▶ Your task: Return each line below holding the string "JavaScript".

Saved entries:
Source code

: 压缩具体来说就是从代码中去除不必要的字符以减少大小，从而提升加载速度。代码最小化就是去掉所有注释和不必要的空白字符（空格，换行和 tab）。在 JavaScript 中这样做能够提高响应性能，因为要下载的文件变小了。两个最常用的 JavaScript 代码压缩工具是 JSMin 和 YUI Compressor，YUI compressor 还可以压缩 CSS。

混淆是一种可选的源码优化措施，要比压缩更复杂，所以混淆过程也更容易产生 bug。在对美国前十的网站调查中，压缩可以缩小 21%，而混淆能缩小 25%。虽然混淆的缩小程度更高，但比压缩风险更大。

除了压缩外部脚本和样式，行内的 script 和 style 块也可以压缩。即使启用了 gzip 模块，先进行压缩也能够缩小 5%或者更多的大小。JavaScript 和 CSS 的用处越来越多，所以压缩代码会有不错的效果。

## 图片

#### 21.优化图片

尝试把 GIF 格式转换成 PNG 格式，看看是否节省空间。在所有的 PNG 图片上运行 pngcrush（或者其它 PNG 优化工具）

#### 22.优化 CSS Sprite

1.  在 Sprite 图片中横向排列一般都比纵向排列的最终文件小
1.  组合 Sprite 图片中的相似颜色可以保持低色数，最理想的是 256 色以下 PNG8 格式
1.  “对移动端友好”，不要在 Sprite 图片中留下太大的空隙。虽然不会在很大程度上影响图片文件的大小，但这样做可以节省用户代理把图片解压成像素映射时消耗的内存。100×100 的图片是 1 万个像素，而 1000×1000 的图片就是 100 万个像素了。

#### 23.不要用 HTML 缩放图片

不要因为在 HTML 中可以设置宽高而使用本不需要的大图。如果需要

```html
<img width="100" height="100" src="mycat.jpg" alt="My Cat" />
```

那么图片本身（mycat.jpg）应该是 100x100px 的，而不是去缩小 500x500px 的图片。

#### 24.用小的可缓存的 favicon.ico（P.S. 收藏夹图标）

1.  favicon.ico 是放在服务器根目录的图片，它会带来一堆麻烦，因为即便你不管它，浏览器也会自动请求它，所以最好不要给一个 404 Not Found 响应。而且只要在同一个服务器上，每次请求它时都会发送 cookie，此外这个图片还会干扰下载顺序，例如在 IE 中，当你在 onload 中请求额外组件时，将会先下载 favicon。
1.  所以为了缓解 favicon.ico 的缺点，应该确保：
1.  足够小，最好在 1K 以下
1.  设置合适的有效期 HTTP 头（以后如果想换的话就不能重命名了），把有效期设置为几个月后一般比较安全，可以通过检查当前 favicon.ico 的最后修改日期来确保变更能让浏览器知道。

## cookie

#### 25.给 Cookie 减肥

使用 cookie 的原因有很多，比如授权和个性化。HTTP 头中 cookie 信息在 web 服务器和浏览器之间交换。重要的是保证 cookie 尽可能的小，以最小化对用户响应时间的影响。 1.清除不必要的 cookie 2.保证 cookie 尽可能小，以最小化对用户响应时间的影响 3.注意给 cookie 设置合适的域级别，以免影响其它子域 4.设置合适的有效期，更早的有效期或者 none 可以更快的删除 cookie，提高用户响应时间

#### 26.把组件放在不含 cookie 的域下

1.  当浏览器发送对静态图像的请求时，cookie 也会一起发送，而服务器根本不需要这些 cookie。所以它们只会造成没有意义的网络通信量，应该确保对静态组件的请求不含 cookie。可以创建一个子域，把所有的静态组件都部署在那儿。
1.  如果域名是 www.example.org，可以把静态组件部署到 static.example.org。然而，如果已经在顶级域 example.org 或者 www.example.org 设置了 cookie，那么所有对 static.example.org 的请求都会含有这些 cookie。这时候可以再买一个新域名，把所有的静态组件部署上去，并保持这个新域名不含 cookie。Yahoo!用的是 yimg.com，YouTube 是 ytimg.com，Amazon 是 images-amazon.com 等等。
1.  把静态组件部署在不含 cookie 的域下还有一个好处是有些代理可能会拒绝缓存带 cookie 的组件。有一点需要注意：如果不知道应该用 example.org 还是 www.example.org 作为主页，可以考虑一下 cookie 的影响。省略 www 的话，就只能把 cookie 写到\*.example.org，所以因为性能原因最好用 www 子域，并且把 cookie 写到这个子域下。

▶ Answer box:
: 压缩具体来说就是从代码中去除不必要的字符以减少大小，从而提升加载速度。代码最小化就是去掉所有注释和不必要的空白字符（空格，换行和 tab）。在 JavaScript 中这样做能够提高响应性能，因为要下载的文件变小了。两个最常用的 JavaScript 代码压缩工具是 JSMin 和 YUI Compressor，YUI compressor 还可以压缩 CSS。
除了压缩外部脚本和样式，行内的 script 和 style 块也可以压缩。即使启用了 gzip 模块，先进行压缩也能够缩小 5%或者更多的大小。JavaScript 和 CSS 的用处越来越多，所以压缩代码会有不错的效果。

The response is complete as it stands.